[Change listing data]
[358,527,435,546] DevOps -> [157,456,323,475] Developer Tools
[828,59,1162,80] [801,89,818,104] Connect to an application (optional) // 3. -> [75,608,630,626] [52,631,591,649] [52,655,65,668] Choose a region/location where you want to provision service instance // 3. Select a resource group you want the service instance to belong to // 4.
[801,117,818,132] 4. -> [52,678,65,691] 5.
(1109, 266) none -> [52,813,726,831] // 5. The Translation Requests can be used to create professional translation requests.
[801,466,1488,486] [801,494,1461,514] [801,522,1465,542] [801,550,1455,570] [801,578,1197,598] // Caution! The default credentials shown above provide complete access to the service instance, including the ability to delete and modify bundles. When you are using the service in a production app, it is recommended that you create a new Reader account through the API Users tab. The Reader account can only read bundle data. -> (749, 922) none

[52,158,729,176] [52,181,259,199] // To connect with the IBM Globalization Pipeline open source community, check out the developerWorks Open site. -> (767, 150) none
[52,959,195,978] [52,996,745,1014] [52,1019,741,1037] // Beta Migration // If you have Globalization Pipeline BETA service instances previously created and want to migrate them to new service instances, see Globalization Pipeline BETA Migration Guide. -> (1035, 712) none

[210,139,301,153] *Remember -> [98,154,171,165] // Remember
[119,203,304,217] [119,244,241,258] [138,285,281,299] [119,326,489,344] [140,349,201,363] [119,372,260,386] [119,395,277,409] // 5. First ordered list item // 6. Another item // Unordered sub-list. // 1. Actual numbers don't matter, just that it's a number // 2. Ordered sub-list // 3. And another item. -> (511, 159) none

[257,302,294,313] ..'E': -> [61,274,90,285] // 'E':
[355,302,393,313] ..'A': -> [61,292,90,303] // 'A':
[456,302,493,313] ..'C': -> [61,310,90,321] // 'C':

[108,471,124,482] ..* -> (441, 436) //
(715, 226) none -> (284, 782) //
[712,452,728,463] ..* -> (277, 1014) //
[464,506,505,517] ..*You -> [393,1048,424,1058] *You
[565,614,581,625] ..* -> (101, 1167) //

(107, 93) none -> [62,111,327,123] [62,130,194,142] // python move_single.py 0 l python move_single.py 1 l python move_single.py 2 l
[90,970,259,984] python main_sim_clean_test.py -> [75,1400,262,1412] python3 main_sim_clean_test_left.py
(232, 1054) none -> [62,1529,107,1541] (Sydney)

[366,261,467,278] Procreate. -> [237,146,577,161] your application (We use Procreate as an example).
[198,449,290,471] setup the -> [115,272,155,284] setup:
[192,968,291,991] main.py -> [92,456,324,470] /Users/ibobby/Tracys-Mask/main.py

> What you have to do
Without omission, return all of the records exactly as given.

> Task answer
[358,527,435,546] DevOps -> [157,456,323,475] Developer Tools
[828,59,1162,80] [801,89,818,104] Connect to an application (optional) // 3. -> [75,608,630,626] [52,631,591,649] [52,655,65,668] Choose a region/location where you want to provision service instance // 3. Select a resource group you want the service instance to belong to // 4.
[801,117,818,132] 4. -> [52,678,65,691] 5.
(1109, 266) none -> [52,813,726,831] // 5. The Translation Requests can be used to create professional translation requests.
[801,466,1488,486] [801,494,1461,514] [801,522,1465,542] [801,550,1455,570] [801,578,1197,598] // Caution! The default credentials shown above provide complete access to the service instance, including the ability to delete and modify bundles. When you are using the service in a production app, it is recommended that you create a new Reader account through the API Users tab. The Reader account can only read bundle data. -> (749, 922) none

[52,158,729,176] [52,181,259,199] // To connect with the IBM Globalization Pipeline open source community, check out the developerWorks Open site. -> (767, 150) none
[52,959,195,978] [52,996,745,1014] [52,1019,741,1037] // Beta Migration // If you have Globalization Pipeline BETA service instances previously created and want to migrate them to new service instances, see Globalization Pipeline BETA Migration Guide. -> (1035, 712) none

[210,139,301,153] *Remember -> [98,154,171,165] // Remember
[119,203,304,217] [119,244,241,258] [138,285,281,299] [119,326,489,344] [140,349,201,363] [119,372,260,386] [119,395,277,409] // 5. First ordered list item // 6. Another item // Unordered sub-list. // 1. Actual numbers don't matter, just that it's a number // 2. Ordered sub-list // 3. And another item. -> (511, 159) none

[257,302,294,313] ..'E': -> [61,274,90,285] // 'E':
[355,302,393,313] ..'A': -> [61,292,90,303] // 'A':
[456,302,493,313] ..'C': -> [61,310,90,321] // 'C':

[108,471,124,482] ..* -> (441, 436) //
(715, 226) none -> (284, 782) //
[712,452,728,463] ..* -> (277, 1014) //
[464,506,505,517] ..*You -> [393,1048,424,1058] *You
[565,614,581,625] ..* -> (101, 1167) //

(107, 93) none -> [62,111,327,123] [62,130,194,142] // python move_single.py 0 l python move_single.py 1 l python move_single.py 2 l
[90,970,259,984] python main_sim_clean_test.py -> [75,1400,262,1412] python3 main_sim_clean_test_left.py
(232, 1054) none -> [62,1529,107,1541] (Sydney)

[366,261,467,278] Procreate. -> [237,146,577,161] your application (We use Procreate as an example).
[198,449,290,471] setup the -> [115,272,155,284] setup:
[192,968,291,991] main.py -> [92,456,324,470] /Users/ibobby/Tracys-Mask/main.py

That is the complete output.